President Petro Poroshenko on Wednesday, November 22, signed a law amending the Economic Procedural Code, Civil Procedural Code and the Code of Administrative Proceedings, the press service of the head of state reported.
This is the largest reform of procedural legislation since Ukraine's independence and the largest bill in the history of the Verkhovna Rada.
The bill was drafted by the Judicial Reform Council taking into account the proposals of Ukrainian and international experts, and is designed to bring the Ukrainian judicial procedure in line with the best European and international practice. At the same time, some norms of the law stirred an ambiguous reaction.
For example, the NABU stated concerns about the amendment of Article 219 of the Criminal Procedure Code of Ukraine, according to which the term of pre-trial investigation shall be counted from the moment it is registered with the Single Register, and that investigator will be obliged to close the case if the deadlines expire, even if the crime is not solved. The suspect cannot be indicted upon the expiration of the pre-trial investigation period.
The bill regulates the work of the new Supreme Court as a single cassation instance, and the Supreme Court for Intellectual Property.

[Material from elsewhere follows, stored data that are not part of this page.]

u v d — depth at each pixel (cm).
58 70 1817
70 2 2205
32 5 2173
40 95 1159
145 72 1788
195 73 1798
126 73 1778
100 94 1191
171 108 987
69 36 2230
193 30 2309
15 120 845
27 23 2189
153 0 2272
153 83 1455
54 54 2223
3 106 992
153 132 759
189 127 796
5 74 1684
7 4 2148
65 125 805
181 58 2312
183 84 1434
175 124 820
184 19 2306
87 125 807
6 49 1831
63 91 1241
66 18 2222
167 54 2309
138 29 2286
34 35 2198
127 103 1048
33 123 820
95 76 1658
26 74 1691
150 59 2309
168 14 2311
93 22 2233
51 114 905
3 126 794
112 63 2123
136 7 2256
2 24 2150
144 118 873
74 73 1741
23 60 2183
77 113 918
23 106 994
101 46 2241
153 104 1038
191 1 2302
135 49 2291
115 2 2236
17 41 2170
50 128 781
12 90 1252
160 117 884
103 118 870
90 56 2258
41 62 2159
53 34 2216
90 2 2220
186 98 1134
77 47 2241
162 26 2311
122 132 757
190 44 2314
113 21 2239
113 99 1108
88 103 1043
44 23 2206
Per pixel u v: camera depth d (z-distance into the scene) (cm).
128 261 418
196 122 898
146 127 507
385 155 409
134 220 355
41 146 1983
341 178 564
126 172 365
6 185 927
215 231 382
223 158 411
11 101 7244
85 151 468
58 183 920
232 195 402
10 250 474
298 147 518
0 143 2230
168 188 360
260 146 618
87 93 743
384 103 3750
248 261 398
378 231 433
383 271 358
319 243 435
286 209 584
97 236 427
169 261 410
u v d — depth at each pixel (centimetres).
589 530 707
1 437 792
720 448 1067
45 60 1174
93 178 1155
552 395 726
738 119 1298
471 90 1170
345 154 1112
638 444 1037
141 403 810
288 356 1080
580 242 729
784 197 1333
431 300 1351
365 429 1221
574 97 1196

The same law provides for the creation of a single judicial information and telecommunications system (electronic judicial proceedings). "Electronic Court" provides for the exchange of documents (sending and receiving documents) in electronic form between the courts, between the court and parties in a trial, between parties in a trial, and the participation of parties in a court trial in videoconference mode.
Courts will be able to send court decisions, summonses, and other procedural documents parties in lawsuits at their official e-mail addresses.
A single judicial information and telecommunications system shall starts functioning 90 days after the publication by the State Court Administration in the newspaper Holos Ukrainy and on the portal of the judiciary.
Another novelty is the institution of order production in economic and civil legal proceedings to recover debts from individuals. A court may issue a court order to collect uncontested debts under written contracts that does not exceed 100 subsistence minimums for able-bodied persons (160,000 hryvnia).